Não bastassem as palavras, nesse nosso tempo em que abundam celebridades, intelectuais e filósofos - hoje, pops e habitués de programas de variedades na TV -, as personalidades também se pautam pela mediocridade. O mérito, tal o carvalho frondoso, foi abatido pela obstinação da lâmina contra o caule; degenerado, tornou-se constitutivo opressivo e de menosprezo.
Vilipendiado pelo discurso multicultural, o mérito, por sua presença, contribui para a relativização do respeito, e quiçá, da competência; esta, tal como a flor do cacto, deve brotar de caules duros e espinhosos, em solo desértico e pedregoso, caso contrário, não se deve respeitá-la. Outras flores, malgrado o encanto, a delicadeza e a frescura, dado o discurso atual, são impiedosamente condenadas por supostamente terem se nutrido da umidade da campina em que nasceram. Ninguém quer saber do esforço empenhado por suas raízes, persistentes na procura do húmus que jaz na profundeza. Assim, cantada em verso e prosa, pulula a mediocridade!
No nada desse mundo sem Deus, em que o século ainda jovem só faz perpetuar o niilismo dos anteriores, tentamos a todo custo preencher o vazio. Para isso, buscamos alguma segurança material e algum conforto moral substituindo as certezas antigas, na maioria das vezes, por discursos antigos travestidos do novo, mas um novo feito de palavras exauridas!
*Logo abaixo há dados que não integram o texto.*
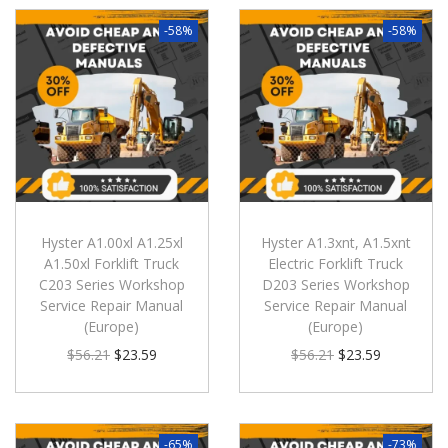
-58%
-58%
Hyster A1.00xl A1.25xl
Hyster A1.3xnt, A1.5xnt
A1.50xl Forklift Truck
Electric Forklift Truck
C203 Series Workshop
D203 Series Workshop
Service Repair Manual
Service Repair Manual
(Europe)
(Europe)
$
56.21
$
23.59
$
56.21
$
23.59
-65%
-73%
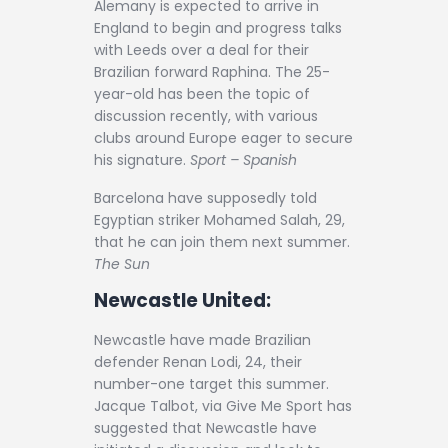
Alemany is expected to arrive in
England to begin and progress talks
with Leeds over a deal for their
Brazilian forward Raphina. The 25-
year-old has been the topic of
discussion recently, with various
clubs around Europe eager to secure
his signature.
Sport – Spanish
Barcelona have supposedly told
Egyptian striker Mohamed Salah, 29,
that he can join them next summer.
The Sun
Newcastle United:
Newcastle have made Brazilian
defender Renan Lodi, 24, their
number-one target this summer.
Jacque Talbot, via Give Me Sport has
suggested that Newcastle have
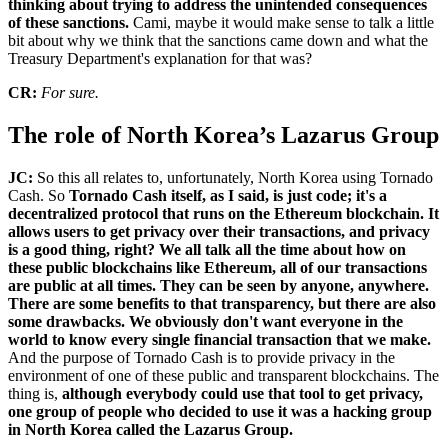
thinking about trying to address the unintended consequences
of these sanctions.
Cami, maybe it would make sense to talk a little
bit about why we think that the sanctions came down and what the
Treasury Department's explanation for that was?
CR:
For sure.
The role of North Korea’s Lazarus Group
JC:
So this all relates to, unfortunately, North Korea using Tornado
Cash. So
Tornado Cash itself, as I said, is just code; it's a
decentralized protocol that runs on the Ethereum blockchain. It
allows users to get privacy over their transactions, and privacy
is a good thing, right? We all talk all the time about how on
these public blockchains like Ethereum, all of our transactions
are public at all times. They can be seen by anyone, anywhere.
There are some benefits to that transparency, but there are also
some drawbacks. We obviously don't want everyone in the
world to know every single financial transaction that we make.
And the purpose of Tornado Cash is to provide privacy in the
environment of one of these public and transparent blockchains. The
thing is,
although everybody could use that tool to get privacy,
one group of people who decided to use it was a hacking group
in North Korea called the Lazarus Group.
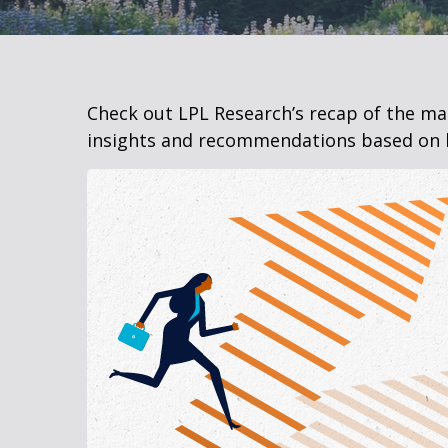
Check out LPL Research’s recap of the m
insights and recommendations based on 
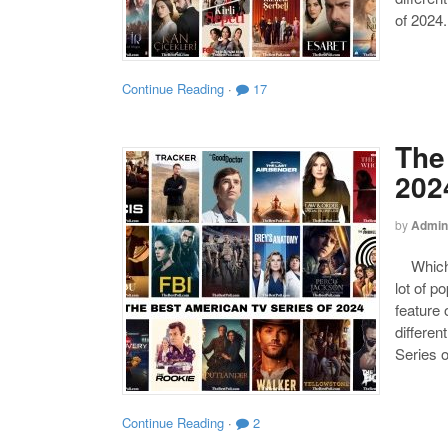
of 2024.
Continue Reading
·
17
The
202
by
Admin
Which o
lot of p
feature 
differen
Series o
Continue Reading
·
2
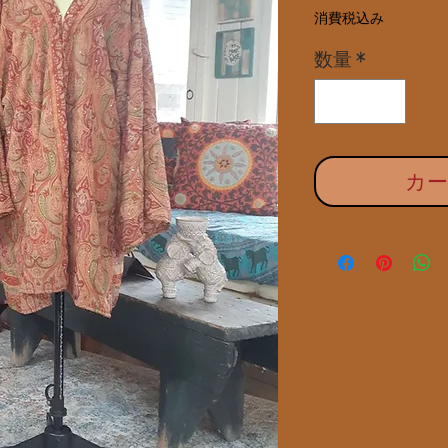
消費税込み
数量
*
カ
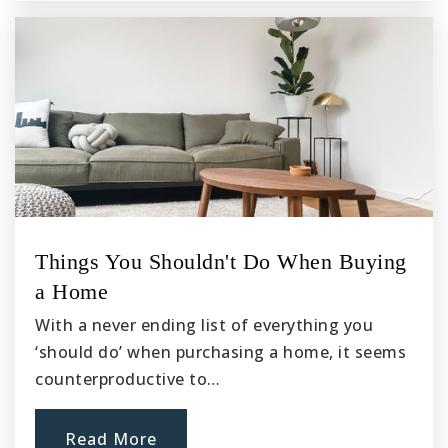
Chino High School
909-627-7351
Public
9-12
Sunshine Montessori School
909-597-1800
Things You Shouldn't Do When Buying
Private
PK-2
a Home
Website
With a never ending list of everything you
‘should do’ when purchasing a home, it seems
counterproductive to…
Alicia Cortez Elementary School
909-627-9438
Read More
Ensaiamos novas tournures de frases cujo conteúdo quase nunca alça voo, arremetemos sempre! Esgotadas, as palavras sequer incomodam os ouvidos do sistema.
A verdade, como dizia Schopenhauer, não é uma garota que pula no pescoço de quem não a deseja, de modo que nos encantamos com o velho como se estivéssemos diante de algo genuíno e novo. Engodo às polarizações, os discursos nos desviam daquilo que realmente importa. E, no mais das vezes, fazemos ouvidos moucos, alienamo-nos face às ideologias e à verborragia das palavras cansadas.
Os fatos, por mais díspares que possam parecer, são ganchos para que os filósofos das redes sociais expressem os mais variados sistemas, todos, sem exceção, alheios ao mundo (ainda que se esforcem em mostrar-se interessados) e à evidência, mas focados unicamente na política à qual são subservientes, fazendo dela seu critério decisivo para julgar o que é bom, o que é ruim, o que é notável, ou o contrário! Os que não leem a mesma cartilha e ejaculam o mesmo discurso, as mesmas palavras velhas e cansadas, merecem a indiferença.
Neste cenário, é comum a mediocridade frequentar todos os bares, todas as esquinas, todos os becos, de modo que pode ser comprada e transmitida pela rede da qual o cidadão faz parte. Nas universidades, como em qualquer outro lugar, a amável mediocridade trabalha incessantemente, subserviente a interesses gerais ou pessoais, fazendo com que o saber seja prostituído e desprezado, tornando-se, não raro, simples favor.
Nesse mundo sombrio, uma palavra nova e robusta equivale a um ponto de luz projetado em meio à escuridão, capaz de emocionar, alegrar e nos consolar nesse deserto que é a vida! Mas sempre é preciso algum cuidado: ainda que as palavras curem os males, há sempre aquelas que matam!